[Stored items]
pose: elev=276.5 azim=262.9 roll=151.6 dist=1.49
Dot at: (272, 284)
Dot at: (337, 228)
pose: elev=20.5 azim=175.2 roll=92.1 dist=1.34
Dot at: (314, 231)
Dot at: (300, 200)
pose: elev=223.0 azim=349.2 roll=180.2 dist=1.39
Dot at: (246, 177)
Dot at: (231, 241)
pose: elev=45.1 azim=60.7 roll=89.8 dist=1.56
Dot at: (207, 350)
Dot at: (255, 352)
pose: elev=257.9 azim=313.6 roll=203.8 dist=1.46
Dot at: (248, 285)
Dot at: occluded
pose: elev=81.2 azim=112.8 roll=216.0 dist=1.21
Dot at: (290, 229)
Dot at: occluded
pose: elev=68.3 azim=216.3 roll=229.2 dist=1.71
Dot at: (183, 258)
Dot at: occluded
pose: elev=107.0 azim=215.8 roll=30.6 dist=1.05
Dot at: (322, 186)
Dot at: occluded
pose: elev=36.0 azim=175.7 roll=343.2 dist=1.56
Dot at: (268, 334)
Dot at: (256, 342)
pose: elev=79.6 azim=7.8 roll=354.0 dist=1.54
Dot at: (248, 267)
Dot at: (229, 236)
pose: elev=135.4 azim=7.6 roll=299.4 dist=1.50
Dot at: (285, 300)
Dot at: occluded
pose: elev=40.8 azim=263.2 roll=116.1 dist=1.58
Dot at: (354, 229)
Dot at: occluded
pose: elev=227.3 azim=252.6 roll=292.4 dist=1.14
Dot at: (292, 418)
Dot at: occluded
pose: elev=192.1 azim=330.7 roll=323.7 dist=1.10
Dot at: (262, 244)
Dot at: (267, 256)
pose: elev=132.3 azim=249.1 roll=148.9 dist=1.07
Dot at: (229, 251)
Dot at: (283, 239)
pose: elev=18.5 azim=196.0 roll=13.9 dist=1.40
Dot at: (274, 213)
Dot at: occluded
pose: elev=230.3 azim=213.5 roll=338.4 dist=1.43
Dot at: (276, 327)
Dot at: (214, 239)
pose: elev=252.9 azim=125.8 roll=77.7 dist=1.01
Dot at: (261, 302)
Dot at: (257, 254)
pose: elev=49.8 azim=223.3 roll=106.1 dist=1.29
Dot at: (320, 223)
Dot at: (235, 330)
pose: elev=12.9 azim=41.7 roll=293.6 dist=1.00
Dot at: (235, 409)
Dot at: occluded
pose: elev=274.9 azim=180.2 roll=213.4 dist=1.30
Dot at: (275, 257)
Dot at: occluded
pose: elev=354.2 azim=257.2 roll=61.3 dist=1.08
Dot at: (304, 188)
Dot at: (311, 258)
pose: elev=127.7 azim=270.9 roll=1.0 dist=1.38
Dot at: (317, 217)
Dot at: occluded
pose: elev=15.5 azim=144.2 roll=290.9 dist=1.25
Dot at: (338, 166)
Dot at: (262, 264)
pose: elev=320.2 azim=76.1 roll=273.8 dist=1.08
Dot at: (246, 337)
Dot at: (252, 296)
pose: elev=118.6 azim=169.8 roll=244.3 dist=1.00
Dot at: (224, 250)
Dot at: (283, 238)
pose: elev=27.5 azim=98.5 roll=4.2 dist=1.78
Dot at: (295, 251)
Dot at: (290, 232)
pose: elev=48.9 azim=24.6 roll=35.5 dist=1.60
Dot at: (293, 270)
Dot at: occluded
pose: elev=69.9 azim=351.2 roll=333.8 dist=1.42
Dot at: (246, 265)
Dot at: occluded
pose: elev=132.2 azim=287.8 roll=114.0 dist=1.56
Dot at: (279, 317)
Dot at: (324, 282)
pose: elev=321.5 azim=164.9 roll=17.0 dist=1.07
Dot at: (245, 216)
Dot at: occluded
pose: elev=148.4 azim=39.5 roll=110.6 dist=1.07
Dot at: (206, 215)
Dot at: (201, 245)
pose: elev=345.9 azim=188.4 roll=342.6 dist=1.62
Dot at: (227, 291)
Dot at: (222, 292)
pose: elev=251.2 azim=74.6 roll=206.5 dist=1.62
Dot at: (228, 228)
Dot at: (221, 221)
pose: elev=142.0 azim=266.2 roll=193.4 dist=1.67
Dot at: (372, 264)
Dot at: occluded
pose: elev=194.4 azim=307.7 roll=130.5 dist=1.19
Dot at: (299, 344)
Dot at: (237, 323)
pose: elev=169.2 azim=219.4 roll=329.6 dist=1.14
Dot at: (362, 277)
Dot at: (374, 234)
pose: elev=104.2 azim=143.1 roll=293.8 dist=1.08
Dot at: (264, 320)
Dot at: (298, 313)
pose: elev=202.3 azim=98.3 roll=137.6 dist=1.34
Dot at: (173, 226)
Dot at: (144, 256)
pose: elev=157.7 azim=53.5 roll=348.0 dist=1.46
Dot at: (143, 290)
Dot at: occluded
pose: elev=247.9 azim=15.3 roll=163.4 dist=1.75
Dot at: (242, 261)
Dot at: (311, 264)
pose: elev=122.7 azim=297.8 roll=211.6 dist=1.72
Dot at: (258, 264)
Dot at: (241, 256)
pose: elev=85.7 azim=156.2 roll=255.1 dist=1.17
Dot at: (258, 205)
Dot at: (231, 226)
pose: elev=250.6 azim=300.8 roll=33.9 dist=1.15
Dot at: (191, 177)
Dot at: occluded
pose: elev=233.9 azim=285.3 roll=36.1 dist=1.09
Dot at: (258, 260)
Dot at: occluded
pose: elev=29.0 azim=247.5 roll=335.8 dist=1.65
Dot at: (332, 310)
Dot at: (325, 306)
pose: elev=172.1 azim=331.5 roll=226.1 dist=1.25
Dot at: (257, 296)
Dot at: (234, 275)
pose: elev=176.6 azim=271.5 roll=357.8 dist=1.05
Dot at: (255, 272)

# OBJECTIVE:
Retype every one of the records above exactly, line by line, without any changes.

# COMPLETE RESPONSE:
pose: elev=276.5 azim=262.9 roll=151.6 dist=1.49
Dot at: (272, 284)
Dot at: (337, 228)
pose: elev=20.5 azim=175.2 roll=92.1 dist=1.34
Dot at: (314, 231)
Dot at: (300, 200)
pose: elev=223.0 azim=349.2 roll=180.2 dist=1.39
Dot at: (246, 177)
Dot at: (231, 241)
pose: elev=45.1 azim=60.7 roll=89.8 dist=1.56
Dot at: (207, 350)
Dot at: (255, 352)
pose: elev=257.9 azim=313.6 roll=203.8 dist=1.46
Dot at: (248, 285)
Dot at: occluded
pose: elev=81.2 azim=112.8 roll=216.0 dist=1.21
Dot at: (290, 229)
Dot at: occluded
pose: elev=68.3 azim=216.3 roll=229.2 dist=1.71
Dot at: (183, 258)
Dot at: occluded
pose: elev=107.0 azim=215.8 roll=30.6 dist=1.05
Dot at: (322, 186)
Dot at: occluded
pose: elev=36.0 azim=175.7 roll=343.2 dist=1.56
Dot at: (268, 334)
Dot at: (256, 342)
pose: elev=79.6 azim=7.8 roll=354.0 dist=1.54
Dot at: (248, 267)
Dot at: (229, 236)
pose: elev=135.4 azim=7.6 roll=299.4 dist=1.50
Dot at: (285, 300)
Dot at: occluded
pose: elev=40.8 azim=263.2 roll=116.1 dist=1.58
Dot at: (354, 229)
Dot at: occluded
pose: elev=227.3 azim=252.6 roll=292.4 dist=1.14
Dot at: (292, 418)
Dot at: occluded
pose: elev=192.1 azim=330.7 roll=323.7 dist=1.10
Dot at: (262, 244)
Dot at: (267, 256)
pose: elev=132.3 azim=249.1 roll=148.9 dist=1.07
Dot at: (229, 251)
Dot at: (283, 239)
pose: elev=18.5 azim=196.0 roll=13.9 dist=1.40
Dot at: (274, 213)
Dot at: occluded
pose: elev=230.3 azim=213.5 roll=338.4 dist=1.43
Dot at: (276, 327)
Dot at: (214, 239)
pose: elev=252.9 azim=125.8 roll=77.7 dist=1.01
Dot at: (261, 302)
Dot at: (257, 254)
pose: elev=49.8 azim=223.3 roll=106.1 dist=1.29
Dot at: (320, 223)
Dot at: (235, 330)
pose: elev=12.9 azim=41.7 roll=293.6 dist=1.00
Dot at: (235, 409)
Dot at: occluded
pose: elev=274.9 azim=180.2 roll=213.4 dist=1.30
Dot at: (275, 257)
Dot at: occluded
pose: elev=354.2 azim=257.2 roll=61.3 dist=1.08
Dot at: (304, 188)
Dot at: (311, 258)
pose: elev=127.7 azim=270.9 roll=1.0 dist=1.38
Dot at: (317, 217)
Dot at: occluded
pose: elev=15.5 azim=144.2 roll=290.9 dist=1.25
Dot at: (338, 166)
Dot at: (262, 264)
pose: elev=320.2 azim=76.1 roll=273.8 dist=1.08
Dot at: (246, 337)
Dot at: (252, 296)
pose: elev=118.6 azim=169.8 roll=244.3 dist=1.00
Dot at: (224, 250)
Dot at: (283, 238)
pose: elev=27.5 azim=98.5 roll=4.2 dist=1.78
Dot at: (295, 251)
Dot at: (290, 232)
pose: elev=48.9 azim=24.6 roll=35.5 dist=1.60
Dot at: (293, 270)
Dot at: occluded
pose: elev=69.9 azim=351.2 roll=333.8 dist=1.42
Dot at: (246, 265)
Dot at: occluded
pose: elev=132.2 azim=287.8 roll=114.0 dist=1.56
Dot at: (279, 317)
Dot at: (324, 282)
pose: elev=321.5 azim=164.9 roll=17.0 dist=1.07
Dot at: (245, 216)
Dot at: occluded
pose: elev=148.4 azim=39.5 roll=110.6 dist=1.07
Dot at: (206, 215)
Dot at: (201, 245)
pose: elev=345.9 azim=188.4 roll=342.6 dist=1.62
Dot at: (227, 291)
Dot at: (222, 292)
pose: elev=251.2 azim=74.6 roll=206.5 dist=1.62
Dot at: (228, 228)
Dot at: (221, 221)
pose: elev=142.0 azim=266.2 roll=193.4 dist=1.67
Dot at: (372, 264)
Dot at: occluded
pose: elev=194.4 azim=307.7 roll=130.5 dist=1.19
Dot at: (299, 344)
Dot at: (237, 323)
pose: elev=169.2 azim=219.4 roll=329.6 dist=1.14
Dot at: (362, 277)
Dot at: (374, 234)
pose: elev=104.2 azim=143.1 roll=293.8 dist=1.08
Dot at: (264, 320)
Dot at: (298, 313)
pose: elev=202.3 azim=98.3 roll=137.6 dist=1.34
Dot at: (173, 226)
Dot at: (144, 256)
pose: elev=157.7 azim=53.5 roll=348.0 dist=1.46
Dot at: (143, 290)
Dot at: occluded
pose: elev=247.9 azim=15.3 roll=163.4 dist=1.75
Dot at: (242, 261)
Dot at: (311, 264)
pose: elev=122.7 azim=297.8 roll=211.6 dist=1.72
Dot at: (258, 264)
Dot at: (241, 256)
pose: elev=85.7 azim=156.2 roll=255.1 dist=1.17
Dot at: (258, 205)
Dot at: (231, 226)
pose: elev=250.6 azim=300.8 roll=33.9 dist=1.15
Dot at: (191, 177)
Dot at: occluded
pose: elev=233.9 azim=285.3 roll=36.1 dist=1.09
Dot at: (258, 260)
Dot at: occluded
pose: elev=29.0 azim=247.5 roll=335.8 dist=1.65
Dot at: (332, 310)
Dot at: (325, 306)
pose: elev=172.1 azim=331.5 roll=226.1 dist=1.25
Dot at: (257, 296)
Dot at: (234, 275)
pose: elev=176.6 azim=271.5 roll=357.8 dist=1.05
Dot at: (255, 272)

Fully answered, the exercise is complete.